Data: Begin

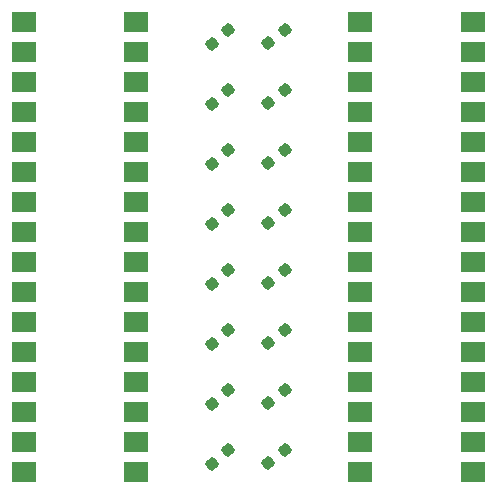
<source format=gbr>
%TF.GenerationSoftware,KiCad,Pcbnew,8.0.2*%
%TF.CreationDate,2024-05-20T23:24:51+02:00*%
%TF.ProjectId,S88_UNO_SHIELD,5338385f-554e-44f5-9f53-4849454c442e,rev?*%
%TF.SameCoordinates,Original*%
%TF.FileFunction,Paste,Top*%
%TF.FilePolarity,Positive*%
%FSLAX46Y46*%
G04 Gerber Fmt 4.6, Leading zero omitted, Abs format (unit mm)*
G04 Created by KiCad (PCBNEW 8.0.2) date 2024-05-20 23:24:51*
%MOMM*%
%LPD*%
G01*
G04 APERTURE LIST*
G04 Aperture macros list*
%AMRoundRect*
0 Rectangle with rounded corners*
0 $1 Rounding radius*
0 $2 $3 $4 $5 $6 $7 $8 $9 X,Y pos of 4 corners*
0 Add a 4 corners polygon primitive as box body*
4,1,4,$2,$3,$4,$5,$6,$7,$8,$9,$2,$3,0*
0 Add four circle primitives for the rounded corners*
1,1,$1+$1,$2,$3*
1,1,$1+$1,$4,$5*
1,1,$1+$1,$6,$7*
1,1,$1+$1,$8,$9*
0 Add four rect primitives between the rounded corners*
20,1,$1+$1,$2,$3,$4,$5,0*
20,1,$1+$1,$4,$5,$6,$7,0*
20,1,$1+$1,$6,$7,$8,$9,0*
20,1,$1+$1,$8,$9,$2,$3,0*%
G04 Aperture macros list end*
%ADD10RoundRect,0.237500X-0.038849X-0.342632X0.344173X-0.021239X0.038849X0.342632X-0.344173X0.021239X0*%
%ADD11RoundRect,0.237500X0.038849X0.342632X-0.344173X0.021239X-0.038849X-0.342632X0.344173X-0.021239X0*%
%ADD12R,2.000000X1.780000*%
G04 APERTURE END LIST*
D10*
%TO.C,R1502*%
X69519231Y-86679224D03*
X70917263Y-85506136D03*
%TD*%
D11*
%TO.C,R1202*%
X66121769Y-85537776D03*
X64723737Y-86710864D03*
%TD*%
D12*
%TO.C,U1001*%
X58336000Y-97536000D03*
X58336000Y-94996000D03*
X48806000Y-94996000D03*
X48806000Y-97536000D03*
%TD*%
%TO.C,U1101*%
X58336000Y-92456000D03*
X58336000Y-89916000D03*
X48806000Y-89916000D03*
X48806000Y-92456000D03*
%TD*%
%TO.C,U1401*%
X77305000Y-79761000D03*
X77305000Y-82301000D03*
X86835000Y-82301000D03*
X86835000Y-79761000D03*
%TD*%
D10*
%TO.C,R2102*%
X69519231Y-117159224D03*
X70917263Y-115986136D03*
%TD*%
%TO.C,R1602*%
X69519231Y-91759224D03*
X70917263Y-90586136D03*
%TD*%
D11*
%TO.C,R1302*%
X66121769Y-80457776D03*
X64723737Y-81630864D03*
%TD*%
D12*
%TO.C,U701*%
X58336000Y-112776000D03*
X58336000Y-110236000D03*
X48806000Y-110236000D03*
X48806000Y-112776000D03*
%TD*%
D11*
%TO.C,R902*%
X66121769Y-100777776D03*
X64723737Y-101950864D03*
%TD*%
D12*
%TO.C,U1801*%
X77305000Y-100081000D03*
X77305000Y-102621000D03*
X86835000Y-102621000D03*
X86835000Y-100081000D03*
%TD*%
%TO.C,U1301*%
X58336000Y-82296000D03*
X58336000Y-79756000D03*
X48806000Y-79756000D03*
X48806000Y-82296000D03*
%TD*%
%TO.C,U1201*%
X58336000Y-87376000D03*
X58336000Y-84836000D03*
X48806000Y-84836000D03*
X48806000Y-87376000D03*
%TD*%
%TO.C,U801*%
X58336000Y-107696000D03*
X58336000Y-105156000D03*
X48806000Y-105156000D03*
X48806000Y-107696000D03*
%TD*%
D11*
%TO.C,R602*%
X66121769Y-116017776D03*
X64723737Y-117190864D03*
%TD*%
%TO.C,R1002*%
X66121769Y-95697776D03*
X64723737Y-96870864D03*
%TD*%
D12*
%TO.C,U1701*%
X77305000Y-95001000D03*
X77305000Y-97541000D03*
X86835000Y-97541000D03*
X86835000Y-95001000D03*
%TD*%
%TO.C,U1601*%
X77305000Y-89921000D03*
X77305000Y-92461000D03*
X86835000Y-92461000D03*
X86835000Y-89921000D03*
%TD*%
D10*
%TO.C,R1402*%
X69519232Y-81599224D03*
X70917262Y-80426136D03*
%TD*%
D11*
%TO.C,R802*%
X66121769Y-105857776D03*
X64723737Y-107030864D03*
%TD*%
D10*
%TO.C,R1702*%
X69519231Y-96839224D03*
X70917263Y-95666136D03*
%TD*%
%TO.C,R1902*%
X69519231Y-106999224D03*
X70917263Y-105826136D03*
%TD*%
D12*
%TO.C,U601*%
X58336000Y-117856000D03*
X58336000Y-115316000D03*
X48806000Y-115316000D03*
X48806000Y-117856000D03*
%TD*%
%TO.C,U1901*%
X77305000Y-105161000D03*
X77305000Y-107701000D03*
X86835000Y-107701000D03*
X86835000Y-105161000D03*
%TD*%
%TO.C,U2101*%
X77305000Y-115321000D03*
X77305000Y-117861000D03*
X86835000Y-117861000D03*
X86835000Y-115321000D03*
%TD*%
D10*
%TO.C,R1802*%
X69519231Y-101919224D03*
X70917263Y-100746136D03*
%TD*%
D12*
%TO.C,U1501*%
X77305000Y-84841000D03*
X77305000Y-87381000D03*
X86835000Y-87381000D03*
X86835000Y-84841000D03*
%TD*%
%TO.C,U2001*%
X77305000Y-110241000D03*
X77305000Y-112781000D03*
X86835000Y-112781000D03*
X86835000Y-110241000D03*
%TD*%
D10*
%TO.C,R2002*%
X69519231Y-112079224D03*
X70917263Y-110906136D03*
%TD*%
D11*
%TO.C,R702*%
X66121769Y-110937776D03*
X64723737Y-112110864D03*
%TD*%
D12*
%TO.C,U901*%
X58336000Y-102616000D03*
X58336000Y-100076000D03*
X48806000Y-100076000D03*
X48806000Y-102616000D03*
%TD*%
D11*
%TO.C,R1102*%
X66121769Y-90617776D03*
X64723737Y-91790864D03*
%TD*%
M02*

</source>
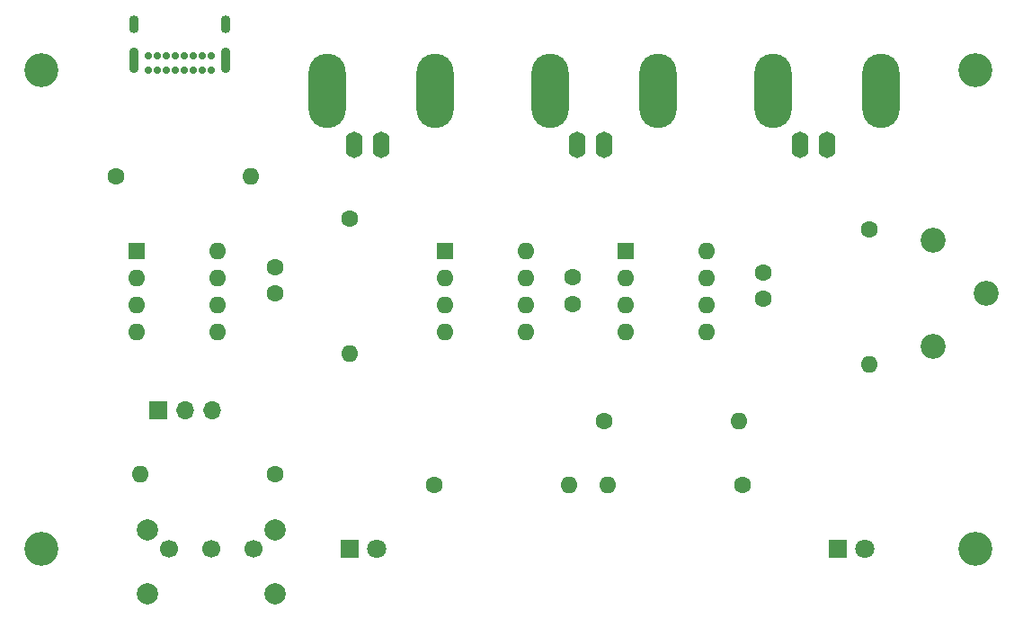
<source format=gbr>
%TF.GenerationSoftware,KiCad,Pcbnew,5.1.6-c6e7f7d~86~ubuntu20.04.1*%
%TF.CreationDate,2020-06-02T12:53:55+01:00*%
%TF.ProjectId,PC_driver,50435f64-7269-4766-9572-2e6b69636164,rev?*%
%TF.SameCoordinates,Original*%
%TF.FileFunction,Soldermask,Bot*%
%TF.FilePolarity,Negative*%
%FSLAX46Y46*%
G04 Gerber Fmt 4.6, Leading zero omitted, Abs format (unit mm)*
G04 Created by KiCad (PCBNEW 5.1.6-c6e7f7d~86~ubuntu20.04.1) date 2020-06-02 12:53:55*
%MOMM*%
%LPD*%
G01*
G04 APERTURE LIST*
%ADD10O,1.600000X1.600000*%
%ADD11C,1.600000*%
%ADD12R,1.800000X1.800000*%
%ADD13C,1.800000*%
%ADD14R,1.600000X1.600000*%
%ADD15C,3.200000*%
%ADD16C,2.340000*%
%ADD17O,3.500000X7.000000*%
%ADD18O,1.600000X2.500000*%
%ADD19R,1.700000X1.700000*%
%ADD20O,1.700000X1.700000*%
%ADD21C,0.700000*%
%ADD22O,0.900000X2.400000*%
%ADD23O,0.900000X1.700000*%
%ADD24C,2.000000*%
%ADD25C,1.700000*%
G04 APERTURE END LIST*
D10*
%TO.C,R4*%
X106300000Y-91000000D03*
D11*
X119000000Y-91000000D03*
%TD*%
D10*
%TO.C,R7*%
X146700000Y-92000000D03*
D11*
X134000000Y-92000000D03*
%TD*%
D12*
%TO.C,D1*%
X172000000Y-98000000D03*
D13*
X174540000Y-98000000D03*
%TD*%
%TO.C,D2*%
X128540000Y-98000000D03*
D12*
X126000000Y-98000000D03*
%TD*%
D14*
%TO.C,U1*%
X152000000Y-70000000D03*
D10*
X159620000Y-77620000D03*
X152000000Y-72540000D03*
X159620000Y-75080000D03*
X152000000Y-75080000D03*
X159620000Y-72540000D03*
X152000000Y-77620000D03*
X159620000Y-70000000D03*
%TD*%
%TO.C,U3*%
X142620000Y-70000000D03*
X135000000Y-77620000D03*
X142620000Y-72540000D03*
X135000000Y-75080000D03*
X142620000Y-75080000D03*
X135000000Y-72540000D03*
X142620000Y-77620000D03*
D14*
X135000000Y-70000000D03*
%TD*%
D15*
%TO.C,REF\u002A\u002A*%
X97000000Y-53000000D03*
%TD*%
%TO.C,REF\u002A\u002A*%
X185000000Y-53000000D03*
%TD*%
%TO.C,REF\u002A\u002A*%
X185000000Y-98000000D03*
%TD*%
%TO.C,REF\u002A\u002A*%
X97000000Y-98000000D03*
%TD*%
D16*
%TO.C,RV1*%
X181000000Y-69000000D03*
X186000000Y-74000000D03*
X181000000Y-79000000D03*
%TD*%
D11*
%TO.C,C2*%
X119000000Y-71500000D03*
X119000000Y-74000000D03*
%TD*%
%TO.C,C1*%
X165000000Y-72000000D03*
X165000000Y-74500000D03*
%TD*%
%TO.C,C3*%
X147000000Y-75000000D03*
X147000000Y-72500000D03*
%TD*%
D17*
%TO.C,J1*%
X123920000Y-54920000D03*
X134080000Y-54920000D03*
D18*
X129000000Y-60000000D03*
X126460000Y-60000000D03*
%TD*%
D19*
%TO.C,J2*%
X108000000Y-85000000D03*
D20*
X110540000Y-85000000D03*
X113080000Y-85000000D03*
%TD*%
D17*
%TO.C,J3*%
X144920000Y-54920000D03*
X155080000Y-54920000D03*
D18*
X150000000Y-60000000D03*
X147460000Y-60000000D03*
%TD*%
%TO.C,J4*%
X168460000Y-60000000D03*
X171000000Y-60000000D03*
D17*
X176080000Y-54920000D03*
X165920000Y-54920000D03*
%TD*%
D21*
%TO.C,P1*%
X113000000Y-53000000D03*
X112150000Y-53000000D03*
X111300000Y-53000000D03*
X110450000Y-53000000D03*
X109600000Y-53000000D03*
X108750000Y-53000000D03*
X107900000Y-53000000D03*
X107050000Y-53000000D03*
X112150000Y-51650000D03*
X110450000Y-51650000D03*
X111300000Y-51650000D03*
X113000000Y-51650000D03*
X108750000Y-51650000D03*
X107900000Y-51650000D03*
X107050000Y-51650000D03*
X109600000Y-51650000D03*
D22*
X114350000Y-52020000D03*
X105700000Y-52020000D03*
D23*
X114350000Y-48640000D03*
X105700000Y-48640000D03*
%TD*%
D11*
%TO.C,R1*%
X104000000Y-63000000D03*
D10*
X116700000Y-63000000D03*
%TD*%
%TO.C,R5*%
X126000000Y-79700000D03*
D11*
X126000000Y-67000000D03*
%TD*%
D10*
%TO.C,R2*%
X162700000Y-86000000D03*
D11*
X150000000Y-86000000D03*
%TD*%
%TO.C,R3*%
X163000000Y-92000000D03*
D10*
X150300000Y-92000000D03*
%TD*%
D11*
%TO.C,R6*%
X175000000Y-68000000D03*
D10*
X175000000Y-80700000D03*
%TD*%
D24*
%TO.C,SW1*%
X107000000Y-96250000D03*
X119000000Y-96250000D03*
X119000000Y-102250000D03*
X107000000Y-102250000D03*
D25*
X109000000Y-98000000D03*
X113000000Y-98000000D03*
X117000000Y-98000000D03*
%TD*%
D14*
%TO.C,U2*%
X106000000Y-70000000D03*
D10*
X113620000Y-77620000D03*
X106000000Y-72540000D03*
X113620000Y-75080000D03*
X106000000Y-75080000D03*
X113620000Y-72540000D03*
X106000000Y-77620000D03*
X113620000Y-70000000D03*
%TD*%
M02*

</source>
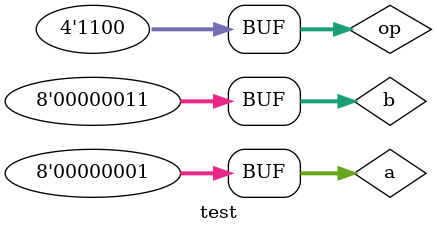
<source format=v>
`include "../ALU/alu.v"

module test;

  reg  signed [7:0] a, b;
  reg  [3:0] op;
  wire signed [7:0] z;

  alu a0 (
    .op(op),
    .a(a), 
    .b(b),
    .z(z));
  
  initial begin
    $monitor ($time, ": a=%d\tb=%d\top=%d\tz=%b", a, b, op, z);  
    #5 a = 21; b = 3; op = 0;  
    #5 a = 2; b = 5; op = 1;  
    #5 a = 5; b = -4; op = 2;  
    #5 a = 9; b = 10; op = 6;  
    #5 a = 2; b = 5; op = 6;  
    #5 a = 1; b = 3; op = 7;  
    #5 a = 6; b = 5; op = 7;  
    #5 a = 1; b = 3; op = 12;  

  end

endmodule

</source>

Data: End

[Goal of the exercise]: From the records above, give again exactly the lines running from the line with "X69519231Y-117159224D03*" to the line with "X64723737Y-117190864D03*", inclusive.

[Your response]:
X69519231Y-117159224D03*
X70917263Y-115986136D03*
%TD*%
%TO.C,R1602*%
X69519231Y-91759224D03*
X70917263Y-90586136D03*
%TD*%
D11*
%TO.C,R1302*%
X66121769Y-80457776D03*
X64723737Y-81630864D03*
%TD*%
D12*
%TO.C,U701*%
X58336000Y-112776000D03*
X58336000Y-110236000D03*
X48806000Y-110236000D03*
X48806000Y-112776000D03*
%TD*%
D11*
%TO.C,R902*%
X66121769Y-100777776D03*
X64723737Y-101950864D03*
%TD*%
D12*
%TO.C,U1801*%
X77305000Y-100081000D03*
X77305000Y-102621000D03*
X86835000Y-102621000D03*
X86835000Y-100081000D03*
%TD*%
%TO.C,U1301*%
X58336000Y-82296000D03*
X58336000Y-79756000D03*
X48806000Y-79756000D03*
X48806000Y-82296000D03*
%TD*%
%TO.C,U1201*%
X58336000Y-87376000D03*
X58336000Y-84836000D03*
X48806000Y-84836000D03*
X48806000Y-87376000D03*
%TD*%
%TO.C,U801*%
X58336000Y-107696000D03*
X58336000Y-105156000D03*
X48806000Y-105156000D03*
X48806000Y-107696000D03*
%TD*%
D11*
%TO.C,R602*%
X66121769Y-116017776D03*
X64723737Y-117190864D03*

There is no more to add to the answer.